Évangile de Jésus Christ selon saint Jean 11,1-45
Un homme était tombé malade. C'était Lazare, de Béthanie, le village de
Marie et de sa soeur Marthe.
Voici que Lazare, revenu du séjour des morts, se présente à nous, portant une
figure de la mort qui va être vaincue, et présentant un échantillon de la
résurrection. Avant de pénétrer la profondeur d'un tel événement, arrêtons-nous
à contempler l'aspect extérieur de cette résurrection, parce que nous y
reconnaissons le miracle des miracles, la puissance des puissances, la
merveille des merveilles.
Le Seigneur avait déjà ressuscité la fille du chef de synagogue, Jaïre, mais
alors que la puissance de la mort venait de s'exercer sur elle. Il avait
ressuscité aussi le fils unique d'une veuve, mais avant qu'il fût mis au
tombeau, ce qui devait arrêter la corruption, prévenir la mauvaise odeur et
rendre la vie au défunt avant qu'il fût pleinement tombé au pouvoir de la mort.
Mais au sujet de Lazare, tout ce qui se produit est exceptionnel. Sa mort et sa
résurrection n'ont rien de commun avec les cas précédents car, ici, toute la
puissance de la mort s'est déployée, toute la splendeur de la résurrection
s'est manifestée. J'ose dire que Lazare eût accaparé tout le mystère de la
résurrection du Seigneur s'il était revenu des enfers le troisième jour. Car le
Christ est revenu le troisième jour comme étant le Seigneur, Lazare est rappelé
à la vie le quatrième jour comme étant le serviteur. Mais pour établir ce que
nous venons d'affirmer, parcourons quelques pages de cette lecture.
Ses soeurs envoyèrent dire au Seigneur : Seigneur, celui que tu aimes est
malade. En parlant ainsi, elles frappent à la porte de son coeur, elles
atteignent sa charité, elles s'efforcent de vaincre leur détresse par la force
de leur amitié. Mais, pour le Christ, il importe davantage de vaincre la mort
que d'éloigner la maladie.

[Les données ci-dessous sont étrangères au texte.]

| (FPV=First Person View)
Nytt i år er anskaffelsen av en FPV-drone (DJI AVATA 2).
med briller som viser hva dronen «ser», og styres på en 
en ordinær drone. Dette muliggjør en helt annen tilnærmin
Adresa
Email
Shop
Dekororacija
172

Aimer, pour lui, ce n'est pas tirer du lit, mais
ramener des enfers et, pour son ami, ce qu'il va lui procurer bientôt, ce n'est
pas le remède à sa langueur, mais la gloire de sa résurrection.

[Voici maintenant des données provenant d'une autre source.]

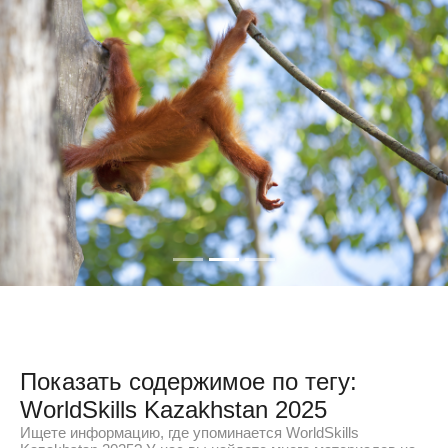
Показать содержимое по тегу:
WorldSkills Kazakhstan 2025
Ищете информацию, где упоминается WorldSkills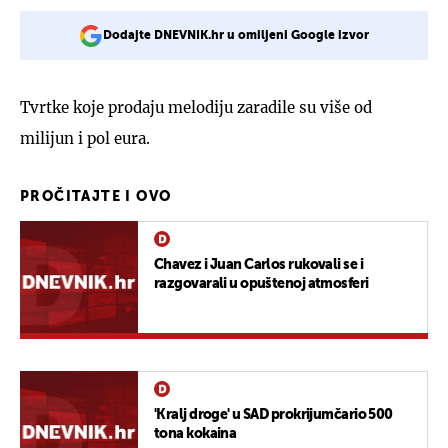
Dodajte DNEVNIK.hr u omiljeni Google izvor
Tvrtke koje prodaju melodiju zaradile su više od
milijun i pol eura.
PROČITAJTE I OVO
Chavez i Juan Carlos rukovali se i
razgovarali u opuštenoj atmosferi
'Kralj droge' u SAD prokrijumčario 500
tona kokaina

Bref, quand il apprit que Lazare était malade, il demeura deux jours au
même endroit. Vous voyez comment il laisse le champ libre à la mort, il
donne ses chances au tombeau, il permet à la décomposition de s'exercer, il
n'empêche ni la pourriture ni l'odeur infecte. Il accepte que le séjour des
morts se saisisse de Lazare, l'engloutisse, le garde prisonnier. Il agit pour
que tout espoir humain soit perdu, et que toute la violence de la désespérance
terrestre se déchaîne, afin qu'on voie bien que ce qui va se passer est
l'oeuvre de Dieu, non de l'homme.
Il reste au même endroit à attendre la mort de Lazare jusqu'à ce qu'il puisse
l'annoncer lui-même et déclarer qu'il ira vers lui. En effet, dit-il, Lazare
est mort et je m'en réjouis. C'est donc cela aimer ? Le Christ se
réjouissait parce que la tristesse de la mort allait bientôt se transformer en
la joie de la résurrection. Et je m'en réjouis à cause de vous. Pourquoi à
cause de vous ? Parce que, dans la mort et la résurrection de Lazare, se
peignait toute la figure de la mort et de la résurrection du Seigneur, et ce
qui allait bientôt suivre chez le maître était déjà réalisé chez le serviteur.
Elle était donc nécessaire, cette mort de Lazare, pour que la foi des
disciples, ensevelie avec Lazare, ressuscite avec lui.